## WHAT IS EXPECTED
All records that follow are to be output exactly.

## DATA SUPPLIED

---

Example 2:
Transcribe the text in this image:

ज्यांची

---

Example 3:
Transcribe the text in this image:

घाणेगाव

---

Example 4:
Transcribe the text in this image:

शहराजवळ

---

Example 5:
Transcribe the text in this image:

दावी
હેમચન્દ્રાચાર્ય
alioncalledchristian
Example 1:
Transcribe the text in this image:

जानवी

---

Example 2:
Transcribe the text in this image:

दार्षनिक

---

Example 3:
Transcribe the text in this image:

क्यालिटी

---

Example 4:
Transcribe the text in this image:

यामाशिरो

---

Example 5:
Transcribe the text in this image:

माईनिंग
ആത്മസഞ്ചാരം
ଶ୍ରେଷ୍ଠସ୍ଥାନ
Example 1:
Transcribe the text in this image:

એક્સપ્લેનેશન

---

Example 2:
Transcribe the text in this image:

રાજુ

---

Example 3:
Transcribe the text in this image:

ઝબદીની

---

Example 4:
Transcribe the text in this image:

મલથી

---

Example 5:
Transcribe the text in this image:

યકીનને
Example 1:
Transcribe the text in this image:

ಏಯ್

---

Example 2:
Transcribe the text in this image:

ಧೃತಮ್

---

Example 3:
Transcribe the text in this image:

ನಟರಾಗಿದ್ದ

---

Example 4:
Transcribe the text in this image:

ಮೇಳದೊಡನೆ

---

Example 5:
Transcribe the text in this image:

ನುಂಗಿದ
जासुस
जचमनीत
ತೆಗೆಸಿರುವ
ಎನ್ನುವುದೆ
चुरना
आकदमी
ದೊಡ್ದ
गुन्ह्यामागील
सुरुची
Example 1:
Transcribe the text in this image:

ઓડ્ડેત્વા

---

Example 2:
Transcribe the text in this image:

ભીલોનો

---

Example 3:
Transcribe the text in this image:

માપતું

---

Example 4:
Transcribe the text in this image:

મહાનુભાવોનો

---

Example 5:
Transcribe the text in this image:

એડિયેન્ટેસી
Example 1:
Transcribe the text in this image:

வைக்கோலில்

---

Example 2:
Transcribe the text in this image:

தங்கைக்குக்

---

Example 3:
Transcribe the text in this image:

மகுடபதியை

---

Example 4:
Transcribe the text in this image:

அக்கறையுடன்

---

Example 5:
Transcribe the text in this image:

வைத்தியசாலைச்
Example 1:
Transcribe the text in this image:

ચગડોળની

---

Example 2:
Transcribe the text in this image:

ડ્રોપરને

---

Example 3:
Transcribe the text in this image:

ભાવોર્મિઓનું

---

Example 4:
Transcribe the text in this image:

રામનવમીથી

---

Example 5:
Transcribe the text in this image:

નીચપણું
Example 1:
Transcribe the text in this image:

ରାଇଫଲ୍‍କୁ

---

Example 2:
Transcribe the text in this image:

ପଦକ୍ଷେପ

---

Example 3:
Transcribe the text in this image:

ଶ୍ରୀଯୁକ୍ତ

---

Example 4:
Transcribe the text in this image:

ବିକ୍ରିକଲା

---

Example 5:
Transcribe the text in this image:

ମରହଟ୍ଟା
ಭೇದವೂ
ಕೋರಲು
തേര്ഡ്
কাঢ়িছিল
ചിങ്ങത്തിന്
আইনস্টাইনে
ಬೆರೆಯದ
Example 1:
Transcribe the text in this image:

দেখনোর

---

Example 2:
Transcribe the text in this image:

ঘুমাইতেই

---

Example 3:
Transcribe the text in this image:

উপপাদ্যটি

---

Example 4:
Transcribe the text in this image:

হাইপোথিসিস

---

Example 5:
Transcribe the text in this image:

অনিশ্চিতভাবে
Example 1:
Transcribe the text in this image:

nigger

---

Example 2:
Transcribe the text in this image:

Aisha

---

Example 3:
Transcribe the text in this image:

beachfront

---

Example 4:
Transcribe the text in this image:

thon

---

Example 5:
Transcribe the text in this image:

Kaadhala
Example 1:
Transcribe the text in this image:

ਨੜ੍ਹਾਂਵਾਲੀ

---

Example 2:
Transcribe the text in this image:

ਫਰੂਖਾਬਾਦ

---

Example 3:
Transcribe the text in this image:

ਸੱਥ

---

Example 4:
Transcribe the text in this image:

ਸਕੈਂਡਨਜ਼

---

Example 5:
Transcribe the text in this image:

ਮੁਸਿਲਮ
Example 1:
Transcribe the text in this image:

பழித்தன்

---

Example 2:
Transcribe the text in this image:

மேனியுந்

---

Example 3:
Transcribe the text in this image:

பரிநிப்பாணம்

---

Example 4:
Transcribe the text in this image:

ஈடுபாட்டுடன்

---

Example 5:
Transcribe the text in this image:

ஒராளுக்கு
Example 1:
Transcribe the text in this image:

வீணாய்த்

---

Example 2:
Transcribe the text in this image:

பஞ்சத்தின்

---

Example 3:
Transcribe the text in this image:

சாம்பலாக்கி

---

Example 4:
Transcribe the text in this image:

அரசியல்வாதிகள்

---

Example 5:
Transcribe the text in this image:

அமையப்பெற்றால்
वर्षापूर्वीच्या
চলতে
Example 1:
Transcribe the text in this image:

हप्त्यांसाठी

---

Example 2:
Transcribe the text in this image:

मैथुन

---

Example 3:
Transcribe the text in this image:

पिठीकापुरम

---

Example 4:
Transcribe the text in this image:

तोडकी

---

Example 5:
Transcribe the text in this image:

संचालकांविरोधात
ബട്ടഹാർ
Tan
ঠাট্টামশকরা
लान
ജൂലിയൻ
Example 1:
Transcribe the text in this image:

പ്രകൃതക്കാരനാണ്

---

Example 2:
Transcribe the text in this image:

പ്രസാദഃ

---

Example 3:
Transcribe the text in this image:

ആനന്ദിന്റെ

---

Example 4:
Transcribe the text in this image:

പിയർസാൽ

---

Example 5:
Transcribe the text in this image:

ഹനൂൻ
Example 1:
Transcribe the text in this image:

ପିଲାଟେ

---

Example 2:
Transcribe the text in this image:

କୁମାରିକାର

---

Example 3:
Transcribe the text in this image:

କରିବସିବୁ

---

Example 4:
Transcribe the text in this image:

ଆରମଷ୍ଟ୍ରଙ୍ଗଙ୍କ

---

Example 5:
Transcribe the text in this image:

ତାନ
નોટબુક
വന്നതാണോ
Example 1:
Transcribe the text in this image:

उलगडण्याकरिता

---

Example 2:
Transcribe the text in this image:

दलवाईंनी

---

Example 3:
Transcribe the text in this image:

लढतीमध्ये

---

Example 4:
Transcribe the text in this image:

## RESPONSE AREA
---

Example 2:
Transcribe the text in this image:

ज्यांची

---

Example 3:
Transcribe the text in this image:

घाणेगाव

---

Example 4:
Transcribe the text in this image:

शहराजवळ

---

Example 5:
Transcribe the text in this image:

दावी
હેમચન્દ્રાચાર્ય
alioncalledchristian
Example 1:
Transcribe the text in this image:

जानवी

---

Example 2:
Transcribe the text in this image:

दार्षनिक

---

Example 3:
Transcribe the text in this image:

क्यालिटी

---

Example 4:
Transcribe the text in this image:

यामाशिरो

---

Example 5:
Transcribe the text in this image:

माईनिंग
ആത്മസഞ്ചാരം
ଶ୍ରେଷ୍ଠସ୍ଥାନ
Example 1:
Transcribe the text in this image:

એક્સપ્લેનેશન

---

Example 2:
Transcribe the text in this image:

રાજુ

---

Example 3:
Transcribe the text in this image:

ઝબદીની

---

Example 4:
Transcribe the text in this image:

મલથી

---

Example 5:
Transcribe the text in this image:

યકીનને
Example 1:
Transcribe the text in this image:

ಏಯ್

---

Example 2:
Transcribe the text in this image:

ಧೃತಮ್

---

Example 3:
Transcribe the text in this image:

ನಟರಾಗಿದ್ದ

---

Example 4:
Transcribe the text in this image:

ಮೇಳದೊಡನೆ

---

Example 5:
Transcribe the text in this image:

ನುಂಗಿದ
जासुस
जचमनीत
ತೆಗೆಸಿರುವ
ಎನ್ನುವುದೆ
चुरना
आकदमी
ದೊಡ್ದ
गुन्ह्यामागील
सुरुची
Example 1:
Transcribe the text in this image:

ઓડ્ડેત્વા

---

Example 2:
Transcribe the text in this image:

ભીલોનો

---

Example 3:
Transcribe the text in this image:

માપતું

---

Example 4:
Transcribe the text in this image:

મહાનુભાવોનો

---

Example 5:
Transcribe the text in this image:

એડિયેન્ટેસી
Example 1:
Transcribe the text in this image:

வைக்கோலில்

---

Example 2:
Transcribe the text in this image:

தங்கைக்குக்

---

Example 3:
Transcribe the text in this image:

மகுடபதியை

---

Example 4:
Transcribe the text in this image:

அக்கறையுடன்

---

Example 5:
Transcribe the text in this image:

வைத்தியசாலைச்
Example 1:
Transcribe the text in this image:

ચગડોળની

---

Example 2:
Transcribe the text in this image:

ડ્રોપરને

---

Example 3:
Transcribe the text in this image:

ભાવોર્મિઓનું

---

Example 4:
Transcribe the text in this image:

રામનવમીથી

---

Example 5:
Transcribe the text in this image:

નીચપણું
Example 1:
Transcribe the text in this image:

ରାଇଫଲ୍‍କୁ

---

Example 2:
Transcribe the text in this image:

ପଦକ୍ଷେପ

---

Example 3:
Transcribe the text in this image:

ଶ୍ରୀଯୁକ୍ତ

---

Example 4:
Transcribe the text in this image:

ବିକ୍ରିକଲା

---

Example 5:
Transcribe the text in this image:

ମରହଟ୍ଟା
ಭೇದವೂ
ಕೋರಲು
തേര്ഡ്
কাঢ়িছিল
ചിങ്ങത്തിന്
আইনস্টাইনে
ಬೆರೆಯದ
Example 1:
Transcribe the text in this image:

দেখনোর

---

Example 2:
Transcribe the text in this image:

ঘুমাইতেই

---

Example 3:
Transcribe the text in this image:

উপপাদ্যটি

---

Example 4:
Transcribe the text in this image:

হাইপোথিসিস

---

Example 5:
Transcribe the text in this image:

অনিশ্চিতভাবে
Example 1:
Transcribe the text in this image:

nigger

---

Example 2:
Transcribe the text in this image:

Aisha

---

Example 3:
Transcribe the text in this image:

beachfront

---

Example 4:
Transcribe the text in this image:

thon

---

Example 5:
Transcribe the text in this image:

Kaadhala
Example 1:
Transcribe the text in this image:

ਨੜ੍ਹਾਂਵਾਲੀ

---

Example 2:
Transcribe the text in this image:

ਫਰੂਖਾਬਾਦ

---

Example 3:
Transcribe the text in this image:

ਸੱਥ

---

Example 4:
Transcribe the text in this image:

ਸਕੈਂਡਨਜ਼

---

Example 5:
Transcribe the text in this image:

ਮੁਸਿਲਮ
Example 1:
Transcribe the text in this image:

பழித்தன்

---

Example 2:
Transcribe the text in this image:

மேனியுந்

---

Example 3:
Transcribe the text in this image:

பரிநிப்பாணம்

---

Example 4:
Transcribe the text in this image:

ஈடுபாட்டுடன்

---

Example 5:
Transcribe the text in this image:

ஒராளுக்கு
Example 1:
Transcribe the text in this image:

வீணாய்த்

---

Example 2:
Transcribe the text in this image:

பஞ்சத்தின்

---

Example 3:
Transcribe the text in this image:

சாம்பலாக்கி

---

Example 4:
Transcribe the text in this image:

அரசியல்வாதிகள்

---

Example 5:
Transcribe the text in this image:

அமையப்பெற்றால்
वर्षापूर्वीच्या
চলতে
Example 1:
Transcribe the text in this image:

हप्त्यांसाठी

---

Example 2:
Transcribe the text in this image:

मैथुन

---

Example 3:
Transcribe the text in this image:

पिठीकापुरम

---

Example 4:
Transcribe the text in this image:

तोडकी

---

Example 5:
Transcribe the text in this image:

संचालकांविरोधात
ബട്ടഹാർ
Tan
ঠাট্টামশকরা
लान
ജൂലിയൻ
Example 1:
Transcribe the text in this image:

പ്രകൃതക്കാരനാണ്

---

Example 2:
Transcribe the text in this image:

പ്രസാദഃ

---

Example 3:
Transcribe the text in this image:

ആനന്ദിന്റെ

---

Example 4:
Transcribe the text in this image:

പിയർസാൽ

---

Example 5:
Transcribe the text in this image:

ഹനൂൻ
Example 1:
Transcribe the text in this image:

ପିଲାଟେ

---

Example 2:
Transcribe the text in this image:

କୁମାରିକାର

---

Example 3:
Transcribe the text in this image:

କରିବସିବୁ

---

Example 4:
Transcribe the text in this image:

ଆରମଷ୍ଟ୍ରଙ୍ଗଙ୍କ

---

Example 5:
Transcribe the text in this image:

ତାନ
નોટબુક
വന്നതാണോ
Example 1:
Transcribe the text in this image:

उलगडण्याकरिता

---

Example 2:
Transcribe the text in this image:

दलवाईंनी

---

Example 3:
Transcribe the text in this image:

लढतीमध्ये

---

Example 4:
Transcribe the text in this image:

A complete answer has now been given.